Bruno Contrada, l’ex numero tre del Sisde, nonostante i suoi 88 anni e le sue condizioni di salute, si è presentato al Tribunale di Caltanissetta “per dare un contributo alla giustizia”. Contrada è stato citato dalla procura nissena per deporre nell’ambito del processo sul depistaggio delle indagini sulla strage di via d’Amelio, che vede imputati, con l’accusa di calunnia aggravata in concorso, tre poliziotti: Mario Bo, Fabrizio Mattei e Michele Ribaudo. Contrada ha detto, che poco prima di essere condannato e di entrare nel carcere di Santa Maria Capua Vetere, nel marzo del 2007, si recò alla procura di Caltanissetta, per presentare un esposto-querela, accusando criminali, mafiosi pentiti, ufficiali, dei carabinieri, funzionari di polizia, facendo nomi e cognomi. “Tutto documentato – ha affermato rispondendo alle domande del pm Stefano Luciani – dove si provava in maniera inconfutabile che c’era stato un tentativo di depistaggio nelle indagini sulla strage di via D’Amelio utilizzando la mia persona per invischiarla in questa atroce storia e colpire il servizio di sicurezza interna cioè il Sisde. Tutto è stato archiviato”. Contrada ha portato con se’ anche un’agenda con la quale ha consultato date e fatto cenno a incontri. Ha poi parlato di un incontro con Arnaldo La Barbera finalizzato a effettuare un monitoraggio sulle famiglie mafiose presenti sul territorio e costituire un gruppo di lavoro. Fra queste famiglie, c’era quella dei Madonia. Ha altresì ribadito che il suo compito era quello di fare un gruppo di lavoro.

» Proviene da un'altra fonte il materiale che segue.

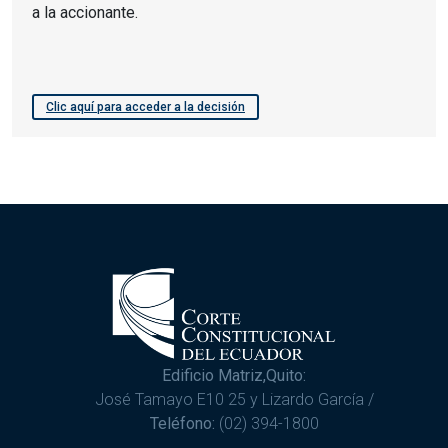
a la accionante.
Clic aquí para acceder a la decisión
Edificio Matriz,Quito:
José Tamayo E10 25 y Lizardo García /
Teléfono:
(02) 394-1800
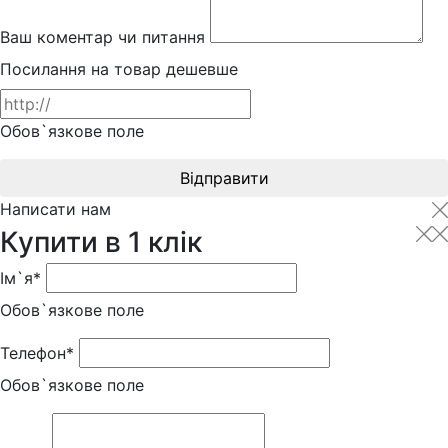
Ваш коментар чи питання
Посилання на товар дешевше
Обов`язкове поле
Відправити
Написати нам
Купити в 1 клік
Ім`я*
Обов`язкове поле
Телефон*
Обов`язкове поле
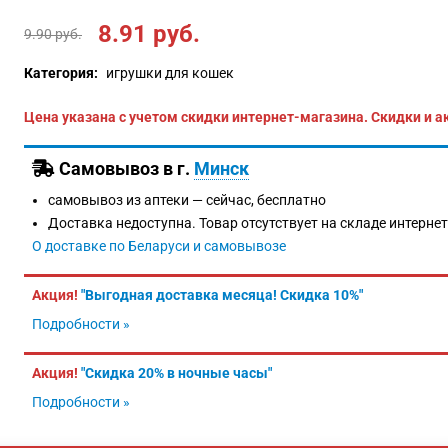
8.91
руб.
9.90
руб.
Категория:
игрушки для кошек
Цена указана с учетом скидки интернет-магазина. Скидки и а
Самовывоз в г.
Минск
самовывоз из аптеки —
сейчас, бесплатно
Доставка недоступна. Товар отсутствует на складе интерне
О доставке по Беларуси и самовывозе
Акция!
"Выгодная доставка месяца! Скидка 10%"
Подробности »
Акция!
"Скидка 20% в ночные часы"
Подробности »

Giovanni Tinebra, all’epoca delle stragi capo della procura di Caltanissetta, chiese a Bruno Contrada, all’indomani dell’attentato di via D’Amelio un contributo. E’ stato Bruno Contrada ad affermarlo oggi in aula nel corso del processo. L’incontro fu qualche giorno dopo, ma l’ex numero tre del Sisde fece presente a Tinebra che non faceva più parte della polizia giudiziaria. L’avvocato Giuseppe Dacquì, difensore di Natale Gambino, costituitosi parte civile, ha chiesto “se il Sisde prima delle stragi fosse in possesso di elementi relativi ad eventuali progetti di attentato ai giudici Falcone e Borsellino o comunque che si stava avviando una stagione stragista”. Contrada ha detto di no” Al termine dell’udienza, Contrada, parlando poi con i cronisti, a proposito del falso pentito Vincenzo Scarantino, ha detto che sin da subito dubitò dell’ex picciotto della Guadagna: “Dopo mezz’ora di conversazione – ha sottolineato – mi sarei convinto che Scarantino non era un esponente di mafia tale da avere una parte in una strage come quella di Borsellino. Ma non perché io sia più bravo degli altri poliziotti, ma avevo più esperienza e conoscenza sui fatti di mafia. Puntai subito sui Madonia perché Francesco Madonia aveva un covo in via D’Amelio, scoperto dalla polizia. Potevano semplicemente affacciarsi e controllare Borsellino mentre andava dalla madre, gli orari quando entrava e quando usciva”.
“Nei dieci anni che ho trascorso al Sisde a Roma – ha aggiunto Contrada – non ho mai saputo, nessuno mi ha mai detto né ho mai intuito che Arnaldo La Barbera fosse un agente dei Servizi segreti”.
Contrada ha spiegato, nel corso del controesame, che “La Barbera aveva uno ‘sponsor’ ai Servizi segreti ed era il Prefetto Luigi De Sena – dice – Era stato De Sena, che era suo amico, che lo fece trasferire da Venezia a Palermo. Era il suo sponsor”. Il Prefetto De Sena, deceduto, tra il 1985 al 1992 è stato assegnato, fuori ruolo, al Sisde, in qualità di Direttore dell’Unità Centrale Informativa (Uci).